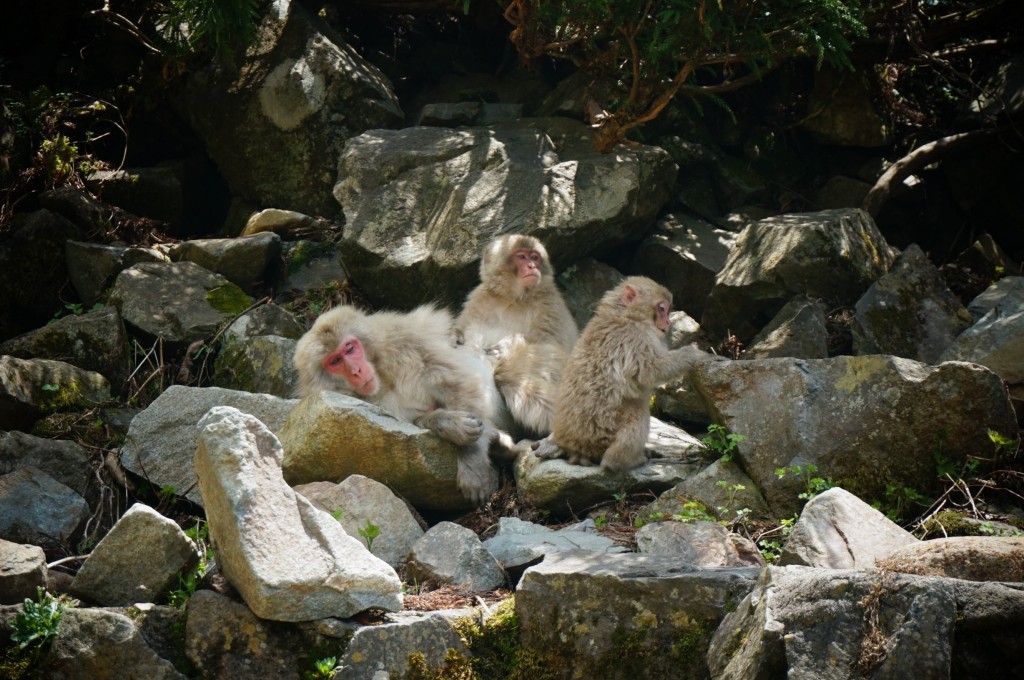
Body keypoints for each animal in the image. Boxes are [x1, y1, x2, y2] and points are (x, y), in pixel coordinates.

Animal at [294, 303, 516, 503]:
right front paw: (451, 425)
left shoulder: (404, 340)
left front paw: (472, 459)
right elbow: (408, 428)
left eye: (349, 349)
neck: (382, 378)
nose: (356, 371)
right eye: (334, 361)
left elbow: (458, 382)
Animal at [454, 233, 581, 436]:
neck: (513, 298)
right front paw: (454, 335)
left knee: (513, 374)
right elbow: (462, 333)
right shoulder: (479, 298)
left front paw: (507, 345)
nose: (531, 266)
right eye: (521, 256)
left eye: (534, 257)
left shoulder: (551, 304)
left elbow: (553, 348)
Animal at [532, 276, 724, 473]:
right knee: (637, 410)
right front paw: (695, 355)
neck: (624, 314)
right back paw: (623, 461)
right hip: (604, 434)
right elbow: (650, 369)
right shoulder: (635, 336)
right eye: (662, 308)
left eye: (667, 310)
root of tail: (575, 445)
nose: (668, 323)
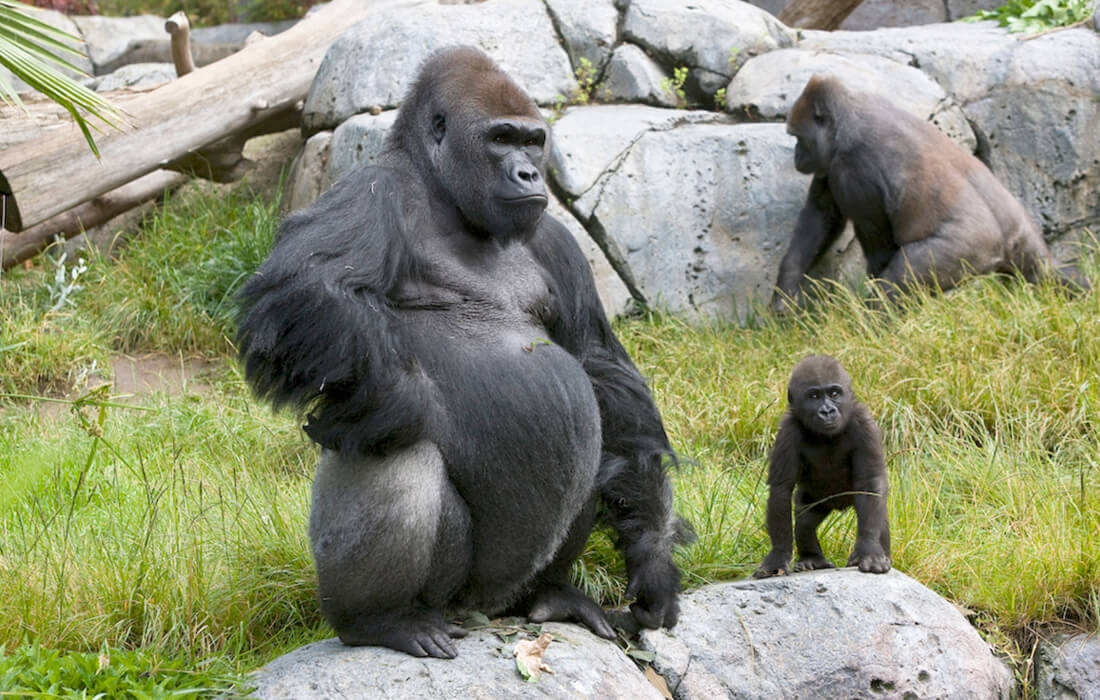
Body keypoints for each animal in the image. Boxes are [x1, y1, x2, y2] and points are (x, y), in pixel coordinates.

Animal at [236, 46, 690, 660]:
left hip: (507, 589)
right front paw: (404, 400)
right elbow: (298, 295)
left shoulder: (554, 239)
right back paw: (380, 620)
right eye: (500, 139)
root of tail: (486, 609)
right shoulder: (371, 189)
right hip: (444, 594)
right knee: (398, 453)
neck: (446, 196)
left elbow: (600, 369)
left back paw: (553, 595)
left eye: (532, 141)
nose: (528, 173)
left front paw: (653, 558)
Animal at [752, 354, 888, 581]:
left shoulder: (864, 422)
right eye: (814, 396)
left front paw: (869, 549)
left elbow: (870, 483)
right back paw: (812, 559)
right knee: (805, 521)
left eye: (834, 393)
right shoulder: (788, 431)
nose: (827, 411)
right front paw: (778, 556)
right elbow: (781, 490)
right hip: (817, 501)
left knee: (879, 518)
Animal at [774, 73, 1091, 312]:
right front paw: (786, 291)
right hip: (1022, 239)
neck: (848, 114)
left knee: (901, 280)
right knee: (1042, 273)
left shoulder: (852, 169)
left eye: (798, 137)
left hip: (969, 251)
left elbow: (878, 249)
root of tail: (1009, 236)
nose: (797, 156)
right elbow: (822, 214)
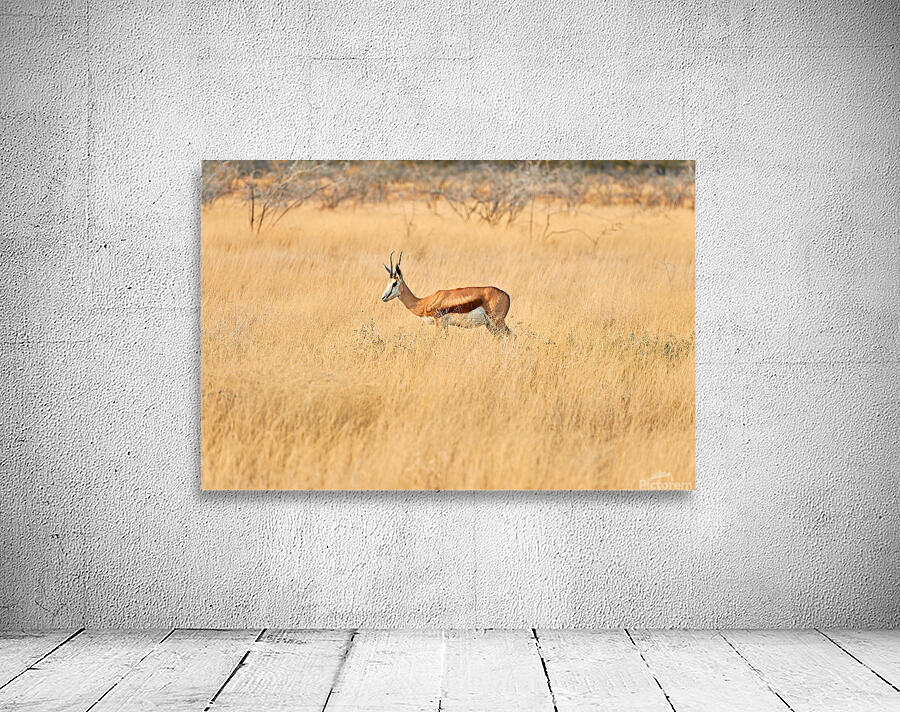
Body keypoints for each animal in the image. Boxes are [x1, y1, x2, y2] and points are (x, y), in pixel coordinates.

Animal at [381, 252, 512, 338]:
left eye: (394, 283)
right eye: (388, 282)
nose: (383, 297)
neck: (424, 302)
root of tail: (506, 295)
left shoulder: (439, 322)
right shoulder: (445, 325)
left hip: (497, 321)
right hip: (490, 325)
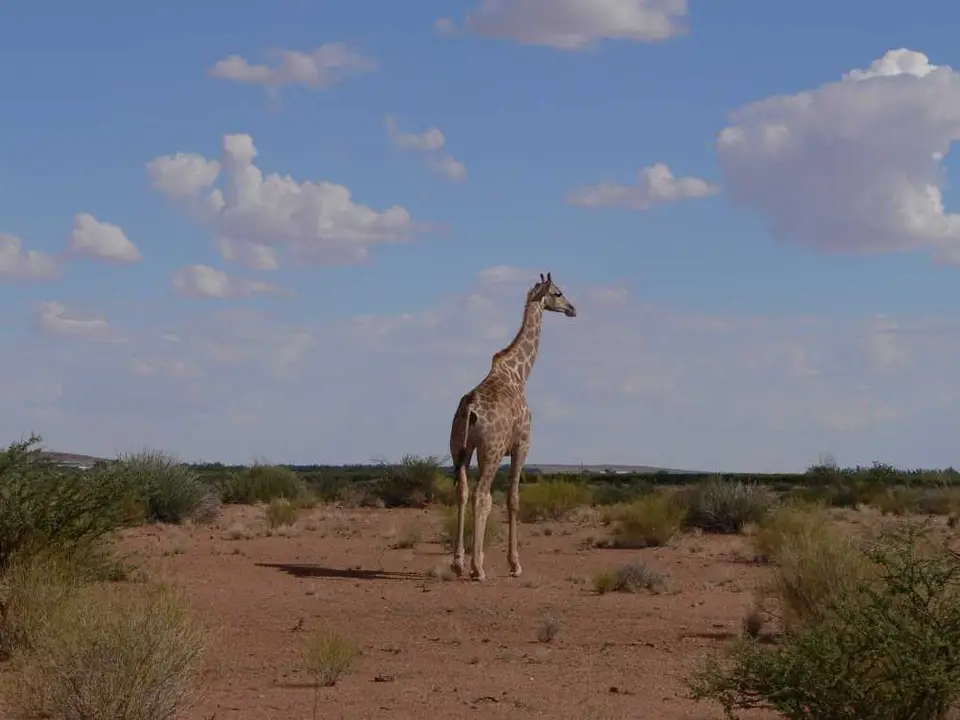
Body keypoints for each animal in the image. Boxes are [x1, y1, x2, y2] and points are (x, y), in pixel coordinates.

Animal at [448, 272, 577, 581]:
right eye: (558, 292)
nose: (572, 309)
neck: (520, 373)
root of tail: (469, 408)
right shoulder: (522, 444)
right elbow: (513, 499)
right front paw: (515, 564)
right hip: (491, 451)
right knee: (481, 496)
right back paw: (478, 568)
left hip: (459, 449)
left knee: (463, 493)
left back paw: (458, 563)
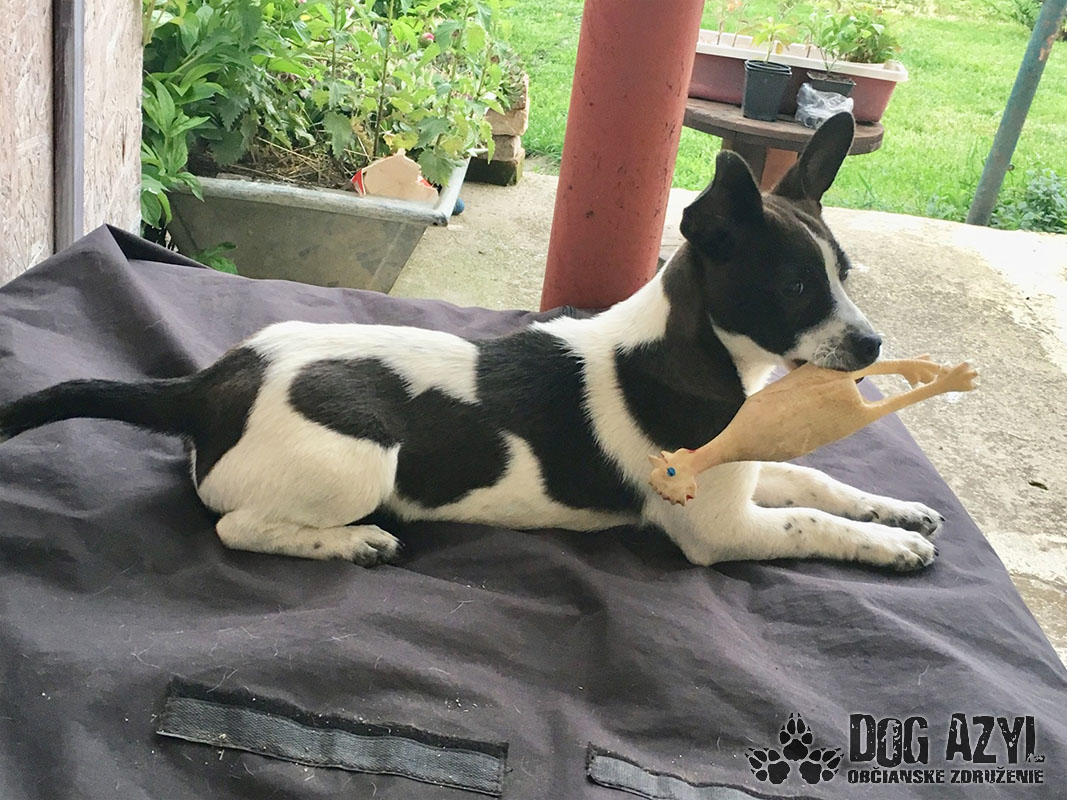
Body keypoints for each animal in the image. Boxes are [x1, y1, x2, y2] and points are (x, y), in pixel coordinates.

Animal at [0, 113, 942, 571]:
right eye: (793, 289)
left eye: (844, 273)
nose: (871, 347)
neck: (692, 352)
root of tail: (209, 386)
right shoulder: (722, 531)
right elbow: (808, 523)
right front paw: (892, 547)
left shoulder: (746, 474)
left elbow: (814, 483)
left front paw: (895, 510)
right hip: (359, 460)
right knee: (237, 528)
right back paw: (349, 543)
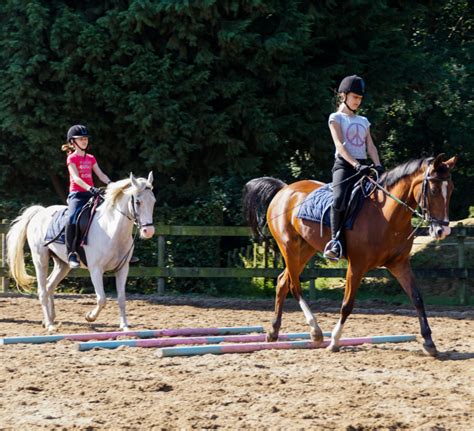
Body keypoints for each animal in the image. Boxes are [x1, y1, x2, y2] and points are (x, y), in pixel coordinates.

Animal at [6, 171, 156, 330]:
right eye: (138, 202)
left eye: (153, 201)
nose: (148, 231)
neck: (111, 230)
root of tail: (39, 213)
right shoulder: (96, 269)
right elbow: (102, 298)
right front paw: (89, 316)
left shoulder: (122, 269)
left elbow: (121, 298)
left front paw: (124, 326)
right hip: (40, 260)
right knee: (42, 290)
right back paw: (50, 325)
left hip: (62, 264)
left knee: (49, 285)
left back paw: (50, 319)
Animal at [243, 154, 458, 356]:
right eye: (433, 190)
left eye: (451, 189)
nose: (442, 231)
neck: (387, 216)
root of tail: (284, 189)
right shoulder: (357, 265)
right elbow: (347, 304)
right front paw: (335, 341)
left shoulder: (400, 264)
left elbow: (417, 299)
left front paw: (429, 343)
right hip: (289, 247)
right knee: (294, 286)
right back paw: (316, 331)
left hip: (305, 250)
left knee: (282, 281)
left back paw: (273, 332)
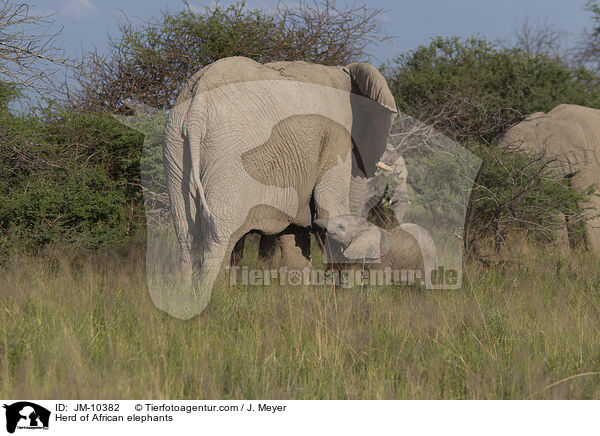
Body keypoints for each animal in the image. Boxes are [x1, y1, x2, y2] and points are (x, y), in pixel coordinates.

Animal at [164, 56, 398, 316]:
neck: (343, 72)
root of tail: (196, 110)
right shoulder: (335, 137)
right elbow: (329, 208)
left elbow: (297, 231)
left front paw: (300, 300)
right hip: (229, 155)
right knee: (220, 233)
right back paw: (211, 301)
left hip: (176, 147)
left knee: (187, 233)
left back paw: (184, 299)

Required work
Copy only these lines from the records above, exactly: the one with "right eye: (334, 361)", the one with "left front paw: (653, 558)", and those between. Skip the pictures.

Solution
right eye: (334, 361)
left elbow: (458, 382)
Animal at [454, 233, 581, 436]:
neck: (513, 298)
right front paw: (454, 335)
left knee: (513, 374)
right elbow: (462, 333)
right shoulder: (479, 298)
left front paw: (507, 345)
nose: (531, 266)
right eye: (521, 256)
left eye: (534, 257)
left shoulder: (551, 304)
left elbow: (553, 348)
Animal at [532, 276, 724, 473]:
right knee: (637, 410)
right front paw: (695, 355)
neck: (624, 314)
right back paw: (623, 461)
right hip: (604, 434)
right elbow: (650, 369)
right shoulder: (635, 336)
right eye: (662, 308)
left eye: (667, 310)
root of tail: (575, 445)
nose: (668, 323)
Body keypoints for each animal in the image. Boxes are [x1, y1, x2, y2] and points are (x, y), in pixel coordinates.

Animal at [236, 46, 690, 660]:
left hip: (507, 589)
right front paw: (404, 400)
right elbow: (298, 295)
left shoulder: (554, 239)
right back paw: (380, 620)
right eye: (500, 139)
root of tail: (486, 609)
right shoulder: (371, 189)
right hip: (444, 594)
right knee: (398, 453)
neck: (446, 196)
left elbow: (600, 369)
left back paw: (553, 595)
left eye: (532, 141)
nose: (528, 173)
left front paw: (653, 558)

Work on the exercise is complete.